In the spring of 1857 a storm blew the roof off the courthouse, destroying the building along with all the stage fixtures. When the courthouse was rebuilt, it was expanded to 45 by 65 feet. The basement theater was also rebuilt and the Dramatic Association was reported to have resumed its activities, but no details of further productions can be found. Apparently the group became inactive. Interest may have waned during the reconstruction, or Bowring's return to Salt Lake City may have left the group without direct leadership.
In the spring of 1864, Alexander Baird and a group of young people performed the play Barbars of the Parennes at the schoolhouse in Perry and then in the basement theater in the Brigham City courthouse. They used a couple of wagon covers for curtains and scenery. Lorenzo Snow, recently returned from a church mission in Hawaii, was in attendance. Snow later reorganized the Dramatic Organization and asked Baird to be the stage manager.
The newly reorganized troupe presented short dramas and farces once a week on Saturday evenings, with all the proceeds going towards properties and scenery. The stage was probably 22 feet wide and 10 to 12 feet deep, leaving room for an audience of about 100 people. Some of the scenery was painted on the rear wall of the stage by Porter Squires and Andrew J. Caggie.
The Dramatic Association was so successful that they soon required more space. During the winter of 1868 to 1869, the Dramatic Association produced the play “Hamlet” in the dance hall over Rosenbaum's store.
The Dramatic Association later moved from the basement to the upper floor of the courthouse. $3,000 was spent on remodeling, including a new 45 by 18 foot stage. The auditorium had benches for about about 350 people, with a balcony across the west end. $300 was spent on additional scenery and props. The first play staged in the Courthouse Theatre may have been “The Stranger” in June 1867. The Dramatic Association was able to pay off its debt within two years.
Traveling troupes and amateur companies from nearby towns also performed at the Courthouse Theatre, but it was essentially the home of the Brigham City Dramatic Association. The Dramatic Association was said to be “the best dramatic company in the Territory outside Salt Lake City."
By 1889, the courthouse was turned over to the county commissioners to be used entirely for county business. The Courthouse Theatre closed and the Dramatic Association was disbanded.
In 1887 the courthouse was remodeled and an Italianate clock tower added. In 1910 a large, two-story addition with a Greek temple-like facade was built, basically turning the original adobe structure into a rear wing.

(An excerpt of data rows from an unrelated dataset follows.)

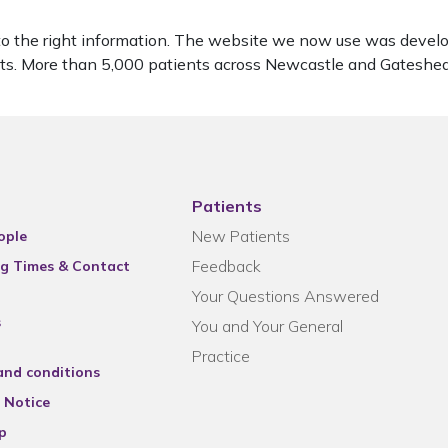
to the right information. The website we now use was develo
ients. More than 5,000 patients across Newcastle and Gatesh
Patients
New Patients
ople
Feedback
g Times & Contact
Your Questions Answered
s
You and Your General
Practice
and conditions
 Notice
p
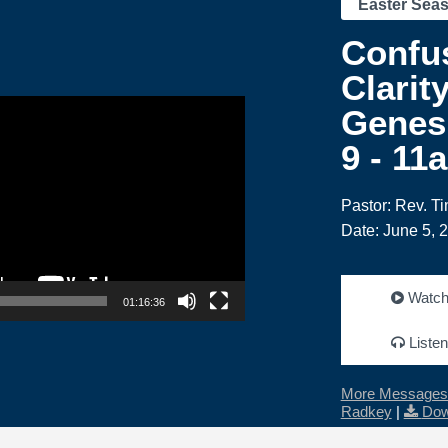
Easter Sea
Confus
Clarity
Genesi
9 - 11
Pastor: Rev. T
Date: June 5, 
Watc
01:16:36
Listen
More Messages 
Radkey
|
Dow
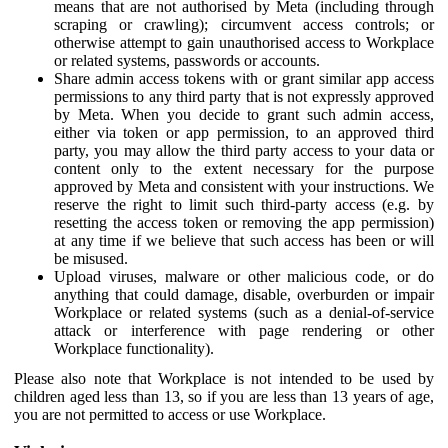
means that are not authorised by Meta (including through
scraping or crawling); circumvent access controls; or
otherwise attempt to gain unauthorised access to Workplace
or related systems, passwords or accounts.
Share admin access tokens with or grant similar app access
permissions to any third party that is not expressly approved
by Meta. When you decide to grant such admin access,
either via token or app permission, to an approved third
party, you may allow the third party access to your data or
content only to the extent necessary for the purpose
approved by Meta and consistent with your instructions. We
reserve the right to limit such third-party access (e.g. by
resetting the access token or removing the app permission)
at any time if we believe that such access has been or will
be misused.
Upload viruses, malware or other malicious code, or do
anything that could damage, disable, overburden or impair
Workplace or related systems (such as a denial-of-service
attack or interference with page rendering or other
Workplace functionality).
Please also note that Workplace is not intended to be used by
children aged less than 13, so if you are less than 13 years of age,
you are not permitted to access or use Workplace.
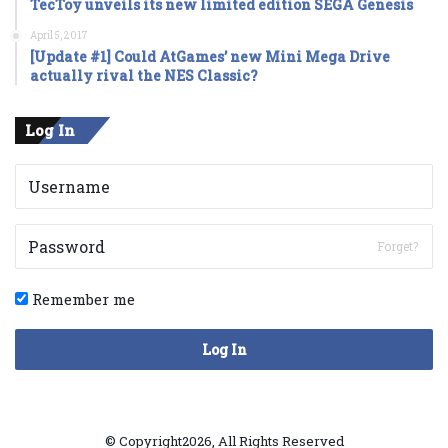
TecToy unveils its new limited edition SEGA Genesis
April 5, 2017
[Update #1] Could AtGames’ new Mini Mega Drive
actually rival the NES Classic?
Log In
Forget?
Remember me
Log In
© Copyright2026, All Rights Reserved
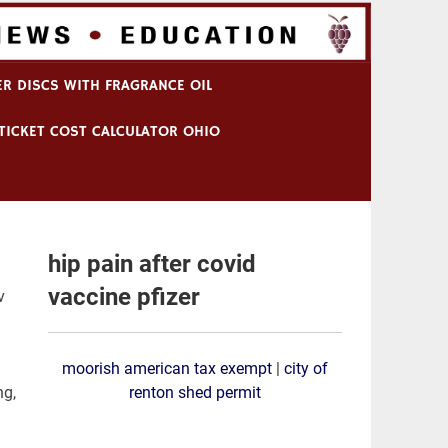
R DISCS WITH FRAGRANCE OIL
TICKET COST CALCULATOR OHIO
hip pain after covid
vaccine pfizer
 in patients attending an urban sexually transmitted disease
moorish american tax exempt
|
city of
renton shed permit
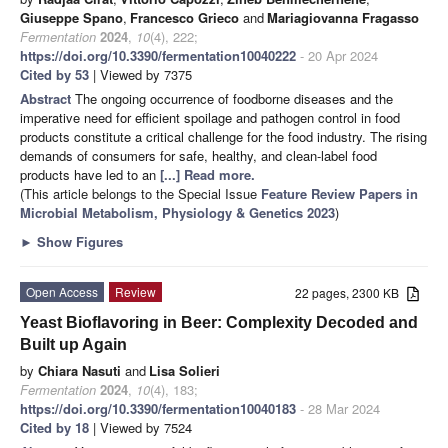
Giuseppe Spano
,
Francesco Grieco
and
Mariagiovanna Fragasso
Fermentation
2024
,
10
(4), 222;
https://doi.org/10.3390/fermentation10040222
- 20 Apr 2024
Cited by 53
| Viewed by 7375
Abstract
The ongoing occurrence of foodborne diseases and the
imperative need for efficient spoilage and pathogen control in food
products constitute a critical challenge for the food industry. The rising
demands of consumers for safe, healthy, and clean-label food
products have led to an
[...] Read more.
(This article belongs to the Special Issue
Feature Review Papers in
Microbial Metabolism, Physiology & Genetics 2023
)
►
Show Figures
Open Access
Review
22 pages, 2300 KB
Yeast Bioflavoring in Beer: Complexity Decoded and
Built up Again
by
Chiara Nasuti
and
Lisa Solieri
Fermentation
2024
,
10
(4), 183;
https://doi.org/10.3390/fermentation10040183
- 28 Mar 2024
Cited by 18
| Viewed by 7524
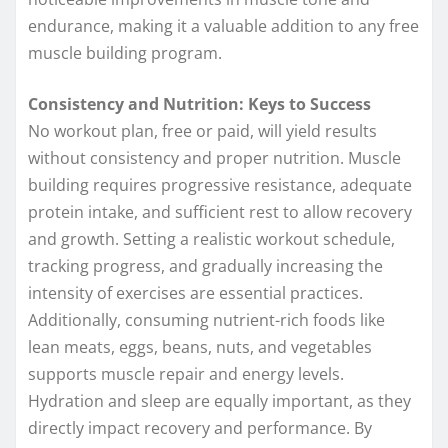
endurance, making it a valuable addition to any free
muscle building program.
Consistency and Nutrition: Keys to Success
No workout plan, free or paid, will yield results
without consistency and proper nutrition. Muscle
building requires progressive resistance, adequate
protein intake, and sufficient rest to allow recovery
and growth. Setting a realistic workout schedule,
tracking progress, and gradually increasing the
intensity of exercises are essential practices.
Additionally, consuming nutrient-rich foods like
lean meats, eggs, beans, nuts, and vegetables
supports muscle repair and energy levels.
Hydration and sleep are equally important, as they
directly impact recovery and performance. By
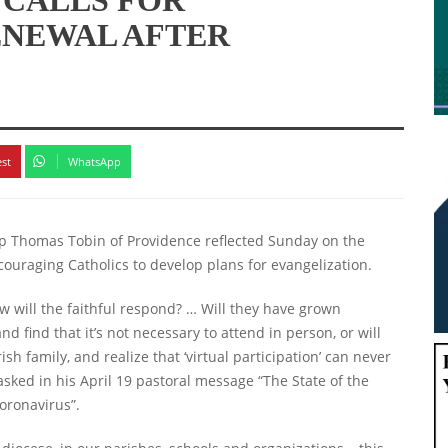
ENEWAL AFTER
est
WhatsApp
op Thomas Tobin of Providence reflected Sunday on the
ouraging Catholics to develop plans for evangelization.
 will the faithful respond? … Will they have grown
 find that it’s not necessary to attend in person, or will
h family, and realize that ‘virtual participation’ can never
asked in his April 19 pastoral message “The State of the
oronavirus”.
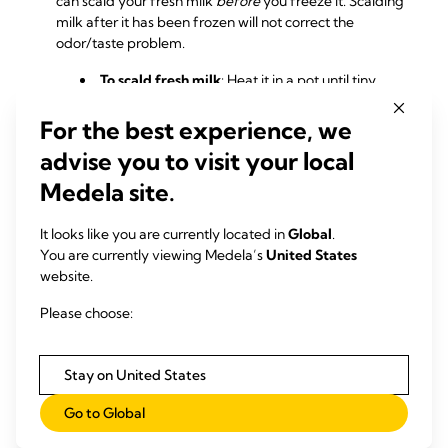
can scald your fresh milk
before
you freeze it. Scalding
milk after it has been frozen will not correct the
odor/taste problem.
To scald fresh milk
: Heat it in a pot until tiny
bubbles form around the edges of the pan
(approximately 180° F) but don’t boil it. Remove the
For the best experience, we
milk from the stove and allow it to cool before
advise you to visit your local
freezing.
Medela site.
Scalding fresh milk will stop the enzymes
from breaking down the fat, preventing that
It looks like you are currently located in
Global
.
soapy smell and taste. Scalding milk does reduce
You are currently viewing Medela’s
United States
some of the
beneficial components in breast
website.
milk
, however, so give your infant fresh breast
milk whenever possible.
Please choose:
Stay on United States
RELATED PRODUCTS
Go to Global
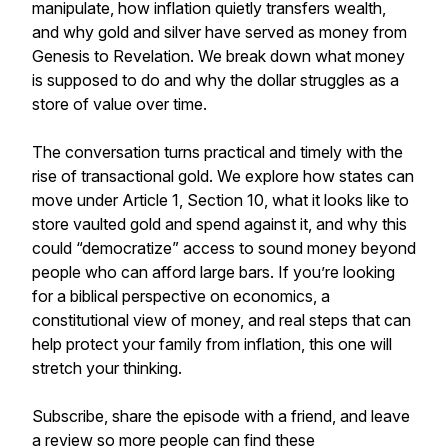
manipulate, how inflation quietly transfers wealth,
and why gold and silver have served as money from
Genesis to Revelation. We break down what money
is supposed to do and why the dollar struggles as a
store of value over time.
The conversation turns practical and timely with the
rise of transactional gold. We explore how states can
move under Article 1, Section 10, what it looks like to
store vaulted gold and spend against it, and why this
could “democratize” access to sound money beyond
people who can afford large bars. If you’re looking
for a biblical perspective on economics, a
constitutional view of money, and real steps that can
help protect your family from inflation, this one will
stretch your thinking.
Subscribe, share the episode with a friend, and leave
a review so more people can find these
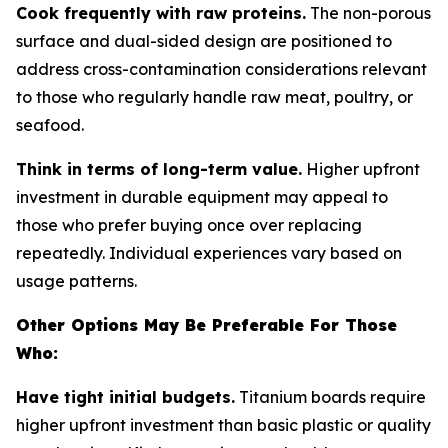
Cook frequently with raw proteins.
The non-porous
surface and dual-sided design are positioned to
address cross-contamination considerations relevant
to those who regularly handle raw meat, poultry, or
seafood.
Think in terms of long-term value.
Higher upfront
investment in durable equipment may appeal to
those who prefer buying once over replacing
repeatedly. Individual experiences vary based on
usage patterns.
Other Options May Be Preferable For Those
Who:
Have tight initial budgets.
Titanium boards require
higher upfront investment than basic plastic or quality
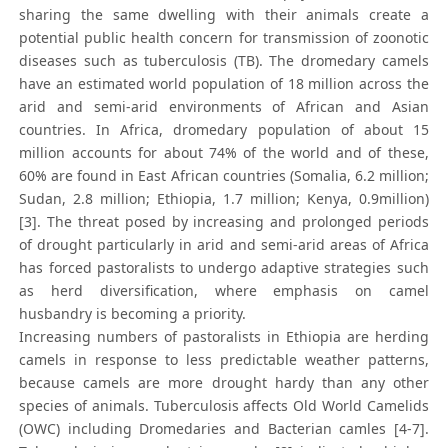
sharing the same dwelling with their animals create a
potential public health concern for transmission of zoonotic
diseases such as tuberculosis (TB). The dromedary camels
have an estimated world population of 18 million across the
arid and semi-arid environments of African and Asian
countries. In Africa, dromedary population of about 15
million accounts for about 74% of the world and of these,
60% are found in East African countries (Somalia, 6.2 million;
Sudan, 2.8 million; Ethiopia, 1.7 million; Kenya, 0.9million)
[3]. The threat posed by increasing and prolonged periods
of drought particularly in arid and semi-arid areas of Africa
has forced pastoralists to undergo adaptive strategies such
as herd diversification, where emphasis on camel
husbandry is becoming a priority.
Increasing numbers of pastoralists in Ethiopia are herding
camels in response to less predictable weather patterns,
because camels are more drought hardy than any other
species of animals. Tuberculosis affects Old World Camelids
(OWC) including Dromedaries and Bacterian camles [4-7].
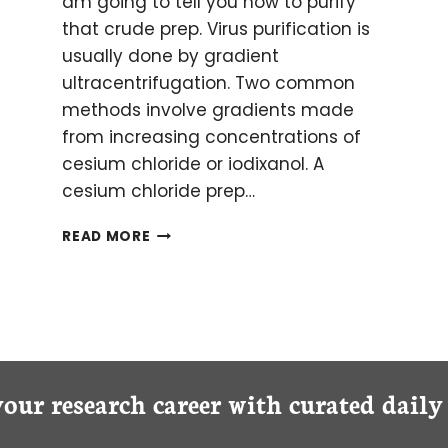
am going to tell you how to purify
that crude prep. Virus purification is
usually done by gradient
ultracentrifugation. Two common
methods involve gradients made
from increasing concentrations of
cesium chloride or iodixanol. A
cesium chloride prep…
AAV
READ MORE
PRODUCTION
PART
II:
VIRUS
PURIFICATION
your research career with curated dail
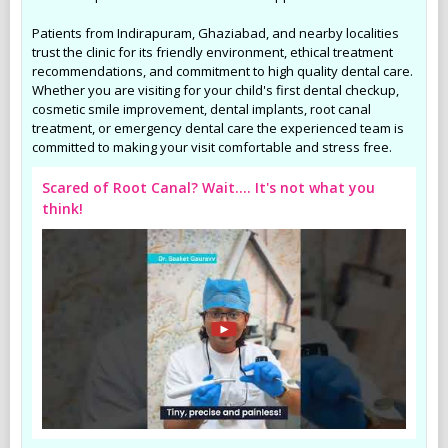
Patients from Indirapuram, Ghaziabad, and nearby localities
trust the clinic for its friendly environment, ethical treatment
recommendations, and commitment to high quality dental care.
Whether you are visiting for your child's first dental checkup,
cosmetic smile improvement, dental implants, root canal
treatment, or emergency dental care the experienced team is
committed to making your visit comfortable and stress free.
Scared of Root Canal? Wait.... It's not what you
think!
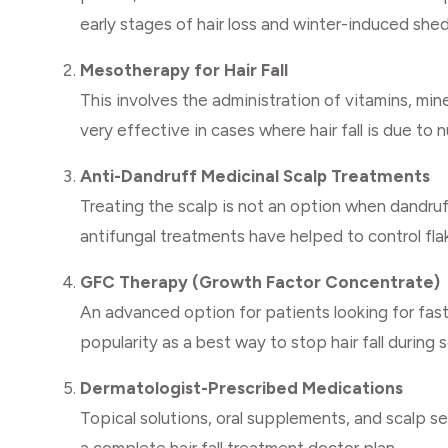
early stages of hair loss and winter-induced she
Mesotherapy for Hair Fall
This involves the administration of vitamins, miner
very effective in cases where hair fall is due to n
Anti-Dandruff Medicinal Scalp Treatments
Treating the scalp is not an option when dandruff
antifungal treatments have helped to control flak
GFC Therapy (Growth Factor Concentrate)
An advanced option for patients looking for fast
popularity as a best way to stop hair fall during s
Dermatologist-Prescribed Medications
Topical solutions, oral supplements, and scalp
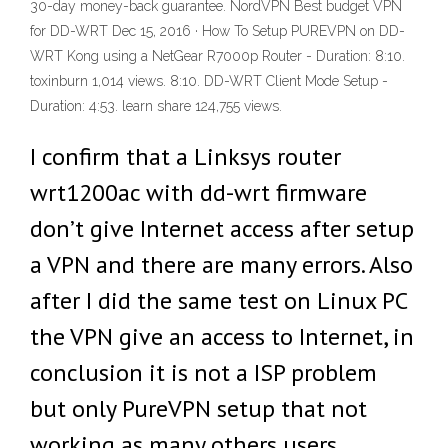
30-day money-back guarantee. NordVPN Best budget VPN
for DD-WRT Dec 15, 2016 · How To Setup PUREVPN on DD-
WRT Kong using a NetGear R7000p Router - Duration: 8:10.
toxinburn 1,014 views. 8:10. DD-WRT Client Mode Setup -
Duration: 4:53. learn share 124,755 views.
I confirm that a Linksys router
wrt1200ac with dd-wrt firmware
don’t give Internet access after setup
a VPN and there are many errors. Also
after I did the same test on Linux PC
the VPN give an access to Internet, in
conclusion it is not a ISP problem
but only PureVPN setup that not
working as many others users.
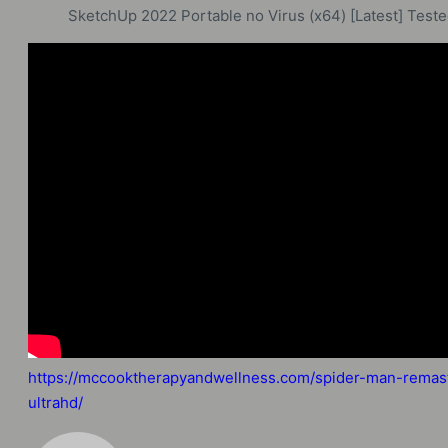
SketchUp 2022 Portable no Virus (x64) [Latest] Test
https://mccooktherapyandwellness.com/spider-man-remast
ultrahd/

“In today's era of mass entertainment provided by radio, movies, and television, it is difficult to imagine the importance of the Courthouse Theatre to its patrons. The theatricals helped fulfill the need for entertainment, romance, and escape, as well as offering delightful instruction and new experiences, albeit vicariously, as attested by the crowds that filled the auditorium for performance after performance during the three decades of the Theatre's existence.”
"Theatre in Zion: The Brigham City Dramatic Association", By Rue C. Johnson, Utah Historical Quarterly, Volume 33, Number 3 (Summer 1965)
1. "The Box Elder County Courthouse", The History Blazer, June 1996, Utah State History CD-ROM
2. Smith, Lorenzo Snow, 270 - quoted in "Theatre in Zion: The Brigham City Dramatic Association", By Rue C. Johnson, Utah Historical Quarterly, Volume 33, Number 3 (Summer 1965)
3. "Theatre in Zion: The Brigham City Dramatic Association", By Rue C. Johnson, Utah Historical Quarterly, Volume 33, Number 3 (Summer 1965)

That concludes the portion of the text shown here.